**EXERCISE BRIEF**
When you return the data, keep every line exactly as it is and leave out the pictures.

**DATASET CONTENT**
☆ ☆ ☆ ☆ ☆ ☆ ☆

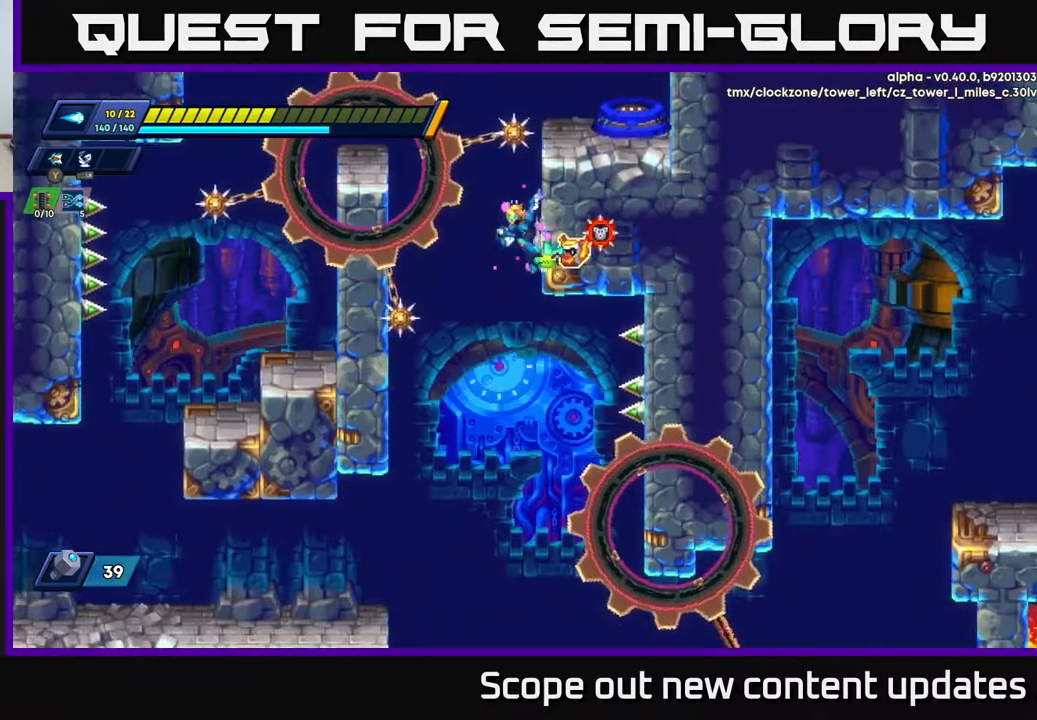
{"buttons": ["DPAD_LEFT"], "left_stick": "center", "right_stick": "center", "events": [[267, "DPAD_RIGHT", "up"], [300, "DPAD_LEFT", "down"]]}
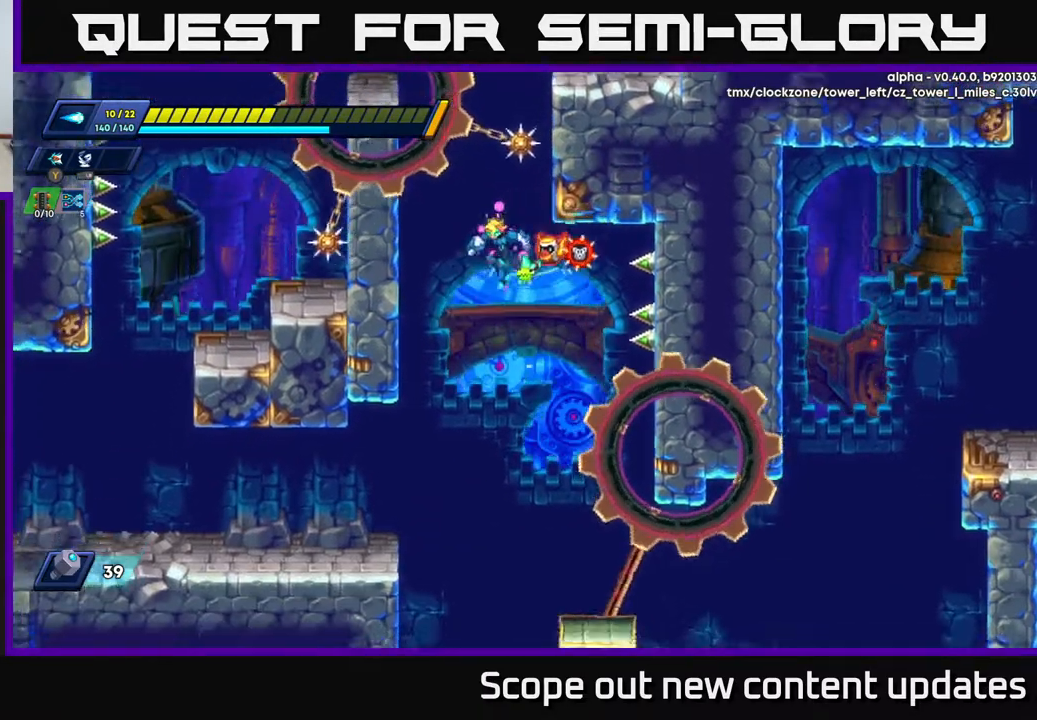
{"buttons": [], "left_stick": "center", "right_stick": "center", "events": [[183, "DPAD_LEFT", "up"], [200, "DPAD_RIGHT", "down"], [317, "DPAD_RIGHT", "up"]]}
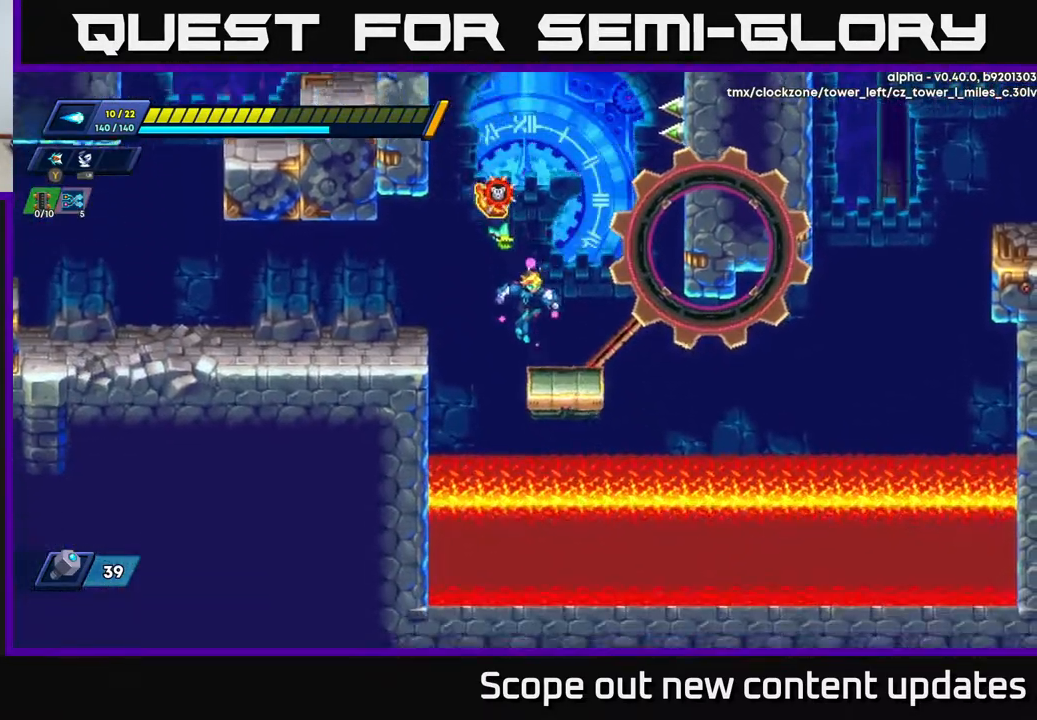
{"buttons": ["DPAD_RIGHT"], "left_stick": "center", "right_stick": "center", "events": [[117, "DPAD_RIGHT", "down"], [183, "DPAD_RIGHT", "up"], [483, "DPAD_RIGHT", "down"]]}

☆ ☆ ☆ ☆ ☆ ☆ ☆

**YOUR RESPONSE**
{"buttons": ["DPAD_LEFT"], "left_stick": "center", "right_stick": "center", "events": [[267, "DPAD_RIGHT", "up"], [300, "DPAD_LEFT", "down"]]}
{"buttons": [], "left_stick": "center", "right_stick": "center", "events": [[183, "DPAD_LEFT", "up"], [200, "DPAD_RIGHT", "down"], [317, "DPAD_RIGHT", "up"]]}
{"buttons": ["DPAD_RIGHT"], "left_stick": "center", "right_stick": "center", "events": [[117, "DPAD_RIGHT", "down"], [183, "DPAD_RIGHT", "up"], [483, "DPAD_RIGHT", "down"]]}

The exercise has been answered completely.